Contrast task PLS analysis of brain c-Fos expression in CON vs. ACU and ACU vs. ACU + U. (A,B) Two pairs of ACU vs. CON and ACU vs. ACU + U were compared in the Contrast task PLS analysis of c-Fos expression. The contrast (left) reflects the experimental condition in CON vs. ACU (A) and ACU vs. ACU + U (B). Salience scores (right) identified that the brain regions which differed in c-Fos expression between the experimental conditions were intensely similar between the ACU vs. CON and ACU vs. ACU + U. In both comparisons, c-Fos expression in multiple brain regions contributed to the contrast, and the hypothalamus contributed the most strongly to this contrast. CON control, ACU acupuncture treatment, ACU + U U0126 administration followed by acupuncture treatment.
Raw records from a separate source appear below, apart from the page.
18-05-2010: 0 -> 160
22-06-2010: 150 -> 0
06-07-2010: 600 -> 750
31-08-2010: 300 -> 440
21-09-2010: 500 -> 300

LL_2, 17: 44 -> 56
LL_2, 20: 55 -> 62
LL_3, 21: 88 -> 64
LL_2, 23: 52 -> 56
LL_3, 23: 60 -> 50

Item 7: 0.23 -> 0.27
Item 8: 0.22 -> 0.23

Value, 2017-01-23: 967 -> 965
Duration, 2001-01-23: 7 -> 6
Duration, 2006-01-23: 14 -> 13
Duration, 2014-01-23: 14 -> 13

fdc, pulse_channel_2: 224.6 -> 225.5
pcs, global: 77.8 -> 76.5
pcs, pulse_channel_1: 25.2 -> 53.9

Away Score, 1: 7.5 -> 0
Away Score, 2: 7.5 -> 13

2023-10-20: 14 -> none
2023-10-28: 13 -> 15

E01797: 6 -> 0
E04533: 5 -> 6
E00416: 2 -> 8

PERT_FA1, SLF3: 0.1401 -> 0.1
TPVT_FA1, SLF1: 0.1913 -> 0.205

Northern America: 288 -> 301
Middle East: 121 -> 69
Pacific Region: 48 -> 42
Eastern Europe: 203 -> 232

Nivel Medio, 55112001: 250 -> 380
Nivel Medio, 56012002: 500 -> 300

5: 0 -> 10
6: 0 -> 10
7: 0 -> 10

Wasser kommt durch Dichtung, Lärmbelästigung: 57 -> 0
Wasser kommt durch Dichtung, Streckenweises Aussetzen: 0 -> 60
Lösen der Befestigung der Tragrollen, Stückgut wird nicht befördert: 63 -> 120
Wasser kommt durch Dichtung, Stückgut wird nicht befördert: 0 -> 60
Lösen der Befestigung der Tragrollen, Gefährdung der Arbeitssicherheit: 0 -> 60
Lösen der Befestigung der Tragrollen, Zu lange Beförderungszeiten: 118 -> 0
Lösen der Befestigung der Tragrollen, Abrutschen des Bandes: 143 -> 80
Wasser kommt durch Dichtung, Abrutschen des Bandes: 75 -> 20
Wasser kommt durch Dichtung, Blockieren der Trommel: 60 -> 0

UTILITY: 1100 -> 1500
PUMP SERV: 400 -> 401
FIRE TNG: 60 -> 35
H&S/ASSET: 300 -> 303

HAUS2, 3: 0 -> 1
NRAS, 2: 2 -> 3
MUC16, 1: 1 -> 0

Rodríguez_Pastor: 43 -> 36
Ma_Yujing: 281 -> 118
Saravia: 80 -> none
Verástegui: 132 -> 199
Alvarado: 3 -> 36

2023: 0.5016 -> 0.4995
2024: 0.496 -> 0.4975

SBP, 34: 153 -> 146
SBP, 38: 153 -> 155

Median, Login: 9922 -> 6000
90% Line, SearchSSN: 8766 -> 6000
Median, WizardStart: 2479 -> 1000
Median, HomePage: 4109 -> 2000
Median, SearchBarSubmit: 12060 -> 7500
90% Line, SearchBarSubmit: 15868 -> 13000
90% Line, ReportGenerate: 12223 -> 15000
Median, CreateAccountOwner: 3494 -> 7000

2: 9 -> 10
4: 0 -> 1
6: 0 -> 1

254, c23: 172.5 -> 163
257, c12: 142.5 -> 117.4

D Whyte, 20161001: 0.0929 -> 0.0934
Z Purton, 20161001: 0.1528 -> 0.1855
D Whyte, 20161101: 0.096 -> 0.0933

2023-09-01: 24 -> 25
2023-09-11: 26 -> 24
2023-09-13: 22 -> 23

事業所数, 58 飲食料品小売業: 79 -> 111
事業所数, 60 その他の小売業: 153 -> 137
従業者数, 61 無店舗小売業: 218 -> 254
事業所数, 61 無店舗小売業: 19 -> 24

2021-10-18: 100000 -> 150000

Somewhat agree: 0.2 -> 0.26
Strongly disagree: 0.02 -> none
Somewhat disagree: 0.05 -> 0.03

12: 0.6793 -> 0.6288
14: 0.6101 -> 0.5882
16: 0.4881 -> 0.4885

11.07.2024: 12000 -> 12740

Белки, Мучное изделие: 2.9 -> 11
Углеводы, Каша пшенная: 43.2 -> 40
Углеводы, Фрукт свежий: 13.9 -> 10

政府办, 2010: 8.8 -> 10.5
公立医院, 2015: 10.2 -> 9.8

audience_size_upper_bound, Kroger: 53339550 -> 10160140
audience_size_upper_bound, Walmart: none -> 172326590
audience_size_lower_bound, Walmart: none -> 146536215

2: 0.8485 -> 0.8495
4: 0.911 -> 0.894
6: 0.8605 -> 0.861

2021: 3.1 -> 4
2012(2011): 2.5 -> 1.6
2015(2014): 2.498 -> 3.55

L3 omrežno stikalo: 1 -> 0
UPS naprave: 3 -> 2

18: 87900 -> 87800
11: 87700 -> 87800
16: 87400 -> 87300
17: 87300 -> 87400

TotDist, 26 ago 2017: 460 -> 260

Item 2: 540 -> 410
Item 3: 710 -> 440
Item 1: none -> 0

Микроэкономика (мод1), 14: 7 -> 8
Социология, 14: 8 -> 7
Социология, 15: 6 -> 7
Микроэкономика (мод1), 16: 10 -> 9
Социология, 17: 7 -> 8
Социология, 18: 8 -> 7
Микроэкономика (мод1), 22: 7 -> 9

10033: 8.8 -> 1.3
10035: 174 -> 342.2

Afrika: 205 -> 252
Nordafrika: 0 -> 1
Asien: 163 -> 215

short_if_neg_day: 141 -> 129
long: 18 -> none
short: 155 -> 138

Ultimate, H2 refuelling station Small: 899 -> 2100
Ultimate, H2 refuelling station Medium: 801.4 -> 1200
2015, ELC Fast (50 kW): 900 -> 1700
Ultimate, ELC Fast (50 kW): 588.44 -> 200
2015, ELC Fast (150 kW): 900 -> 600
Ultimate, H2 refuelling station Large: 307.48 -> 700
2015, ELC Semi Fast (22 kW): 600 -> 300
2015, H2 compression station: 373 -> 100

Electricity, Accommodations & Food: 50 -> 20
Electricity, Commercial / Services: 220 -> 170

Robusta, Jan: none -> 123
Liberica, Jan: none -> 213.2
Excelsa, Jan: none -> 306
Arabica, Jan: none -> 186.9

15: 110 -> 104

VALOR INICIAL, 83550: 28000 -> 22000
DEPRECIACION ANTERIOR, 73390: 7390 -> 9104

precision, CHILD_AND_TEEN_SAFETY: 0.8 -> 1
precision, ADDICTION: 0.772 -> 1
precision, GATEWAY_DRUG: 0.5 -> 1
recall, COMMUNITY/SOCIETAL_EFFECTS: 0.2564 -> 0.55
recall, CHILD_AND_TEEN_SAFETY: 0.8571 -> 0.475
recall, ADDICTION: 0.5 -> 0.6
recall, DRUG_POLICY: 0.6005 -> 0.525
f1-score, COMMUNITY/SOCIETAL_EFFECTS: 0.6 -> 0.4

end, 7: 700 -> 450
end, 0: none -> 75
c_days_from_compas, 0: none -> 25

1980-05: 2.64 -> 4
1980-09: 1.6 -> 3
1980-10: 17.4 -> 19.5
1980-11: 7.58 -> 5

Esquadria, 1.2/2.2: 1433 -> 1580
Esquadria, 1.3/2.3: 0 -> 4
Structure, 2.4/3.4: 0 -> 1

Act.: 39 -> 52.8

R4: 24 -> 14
Abbreviations for each brain region are shown in Table 1.

Figure 5

Matrices of inter-regional correlations and network construction for brain c-Fos expression within each group. (A) Colour-coded matrices showing inter-regional correlations for c-Fos activation between the 34 brain regions. (B) The threshold square of inter-regional correlations for c-Fos activation. Acupuncture produces a high correlation between the brain regions of the cortex, and these correlations were mostly altered by U0126 administration. Red colour indicates high correlation and blue indicates low-correlation (scale, right). (C) A circular layout grouped by major brain subdivision to show the connectivity between the brain regions. Nodes are connected by the edges of super-threshold inter-regional correlations. CON control; ACU acupuncture treatment, ACU + U U0126 administration followed by acupuncture treatment. Abbreviations for each brain region are shown in Table 1.

Figure 6

Network clustering and hub-identification. (A) A force atlas format to show the degree and betweenness centrality. The number of edges was represented as degree, and the number of shortest paths of all possible pairs of nodes represented betweenness centrality. (B) Brain regions were ranked in descending order for degree and betweenness centrality of the CON, ACU, and ACU + U groups. Brain regions ranked above the 80th percentile for degree and betweenness centrality were indicated by a red-coloured box. (C) Venn diagram shows the overlap between brain regions ranked above the 80th percentile for degree and betweenness centrality in the ACU and ACU + U groups. Two putative hub regions (Sol and Cg2 in the ACU group; S1 and PV in the ACU + U group) were identified as hub brain regions in each group. CON control, ACU acupuncture treatment, ACU + U U0126 administration followed by acupuncture treatment. Abbreviations for each brain region are shown in Table 1.

Figure 7

Schematic diagram of local molecular signaling and brain function after acupuncture treatment. The peripheral mechanism (right) and central mechanism (left) after acupuncture treatment are illustrated. Acupuncture-induced ERK1/2 activation acts as a triggering molecule that induces multiple signaling transduction around the acupoint. These local signals are received by the peripheral nerve ending and then transmitted to the afferent sensory nervous tract. The brain regions of Sol and Cg are mainly involved in acupuncture-mediated brain functional connectivity, and these brain regions are functionally connected with variable brain regions of SC, MC, HIP, Insul, HyTH, SN, and RMg. These central signals might activate the descending inhibitory pathway that provokes the acupuncture effect. The solid line is the mechanism of the findings in this study, and the dotted line is the potential prediction mechanism. Cg cingulate cortex, Insul insular cortex, HIP hippocampus, HYTH hypothalamus, MC motor cortex, PAG periaqueductal grey, RMg raphe magnus nucleus, SC somatosensory cortex, SN substantia nigra, Sol nucleus of solitary tract, ST striatum, TH thalamus.